### What you are asked to do
Once the pictures are set aside, transcribe each line of the data exactly.

### Information shown

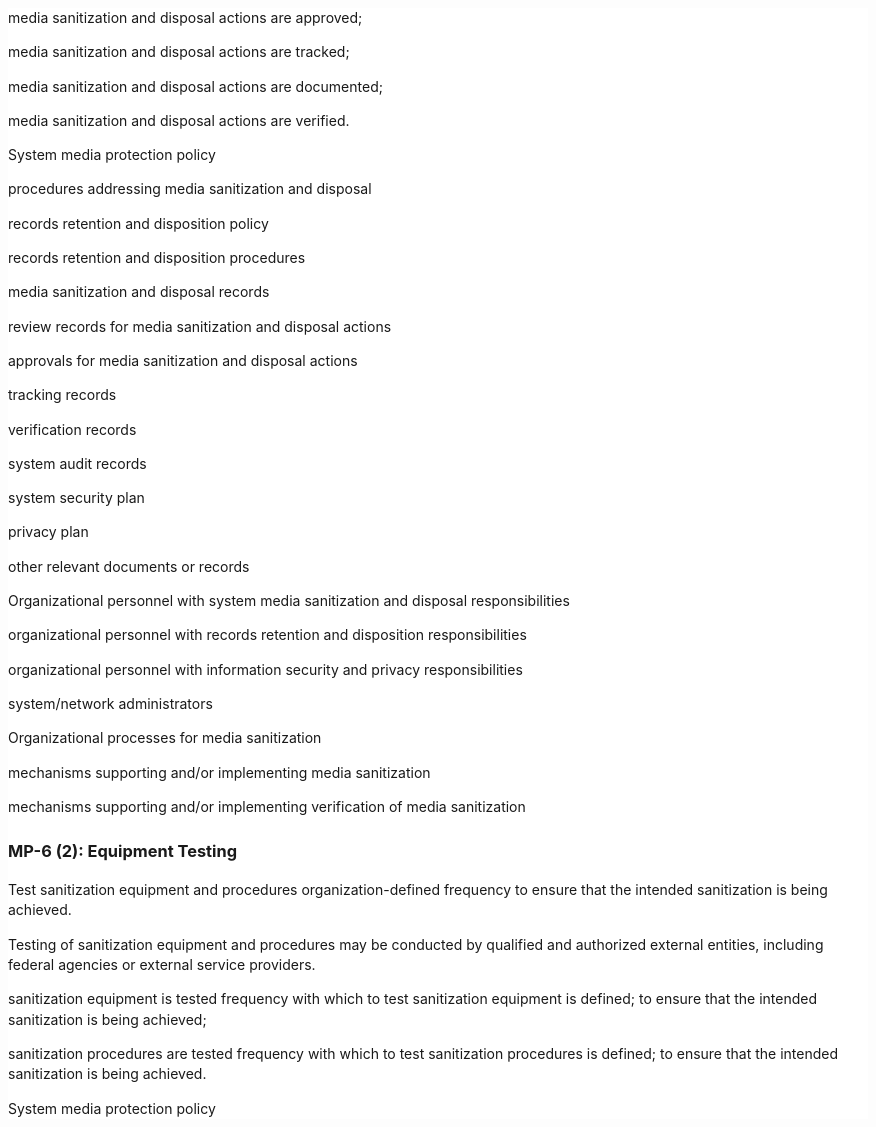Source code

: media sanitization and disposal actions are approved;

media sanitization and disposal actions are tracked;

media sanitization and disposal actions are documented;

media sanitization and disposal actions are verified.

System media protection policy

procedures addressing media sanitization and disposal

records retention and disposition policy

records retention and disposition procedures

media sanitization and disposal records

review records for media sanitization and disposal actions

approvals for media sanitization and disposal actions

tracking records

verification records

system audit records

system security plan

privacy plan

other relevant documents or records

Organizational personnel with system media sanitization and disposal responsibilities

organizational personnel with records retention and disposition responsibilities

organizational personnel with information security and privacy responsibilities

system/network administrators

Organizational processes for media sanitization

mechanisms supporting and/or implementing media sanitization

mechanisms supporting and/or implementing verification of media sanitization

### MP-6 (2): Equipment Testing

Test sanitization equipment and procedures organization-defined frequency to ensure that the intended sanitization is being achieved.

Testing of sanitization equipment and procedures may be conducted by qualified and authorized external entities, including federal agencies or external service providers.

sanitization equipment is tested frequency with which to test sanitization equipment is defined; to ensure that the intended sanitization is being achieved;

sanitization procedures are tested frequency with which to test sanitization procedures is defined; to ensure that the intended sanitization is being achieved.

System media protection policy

### Problem solution
Source code

: media sanitization and disposal actions are approved;

media sanitization and disposal actions are tracked;

media sanitization and disposal actions are documented;

media sanitization and disposal actions are verified.

System media protection policy

procedures addressing media sanitization and disposal

records retention and disposition policy

records retention and disposition procedures

media sanitization and disposal records

review records for media sanitization and disposal actions

approvals for media sanitization and disposal actions

tracking records

verification records

system audit records

system security plan

privacy plan

other relevant documents or records

Organizational personnel with system media sanitization and disposal responsibilities

organizational personnel with records retention and disposition responsibilities

organizational personnel with information security and privacy responsibilities

system/network administrators

Organizational processes for media sanitization

mechanisms supporting and/or implementing media sanitization

mechanisms supporting and/or implementing verification of media sanitization

### MP-6 (2): Equipment Testing

Test sanitization equipment and procedures organization-defined frequency to ensure that the intended sanitization is being achieved.

Testing of sanitization equipment and procedures may be conducted by qualified and authorized external entities, including federal agencies or external service providers.

sanitization equipment is tested frequency with which to test sanitization equipment is defined; to ensure that the intended sanitization is being achieved;

sanitization procedures are tested frequency with which to test sanitization procedures is defined; to ensure that the intended sanitization is being achieved.

System media protection policy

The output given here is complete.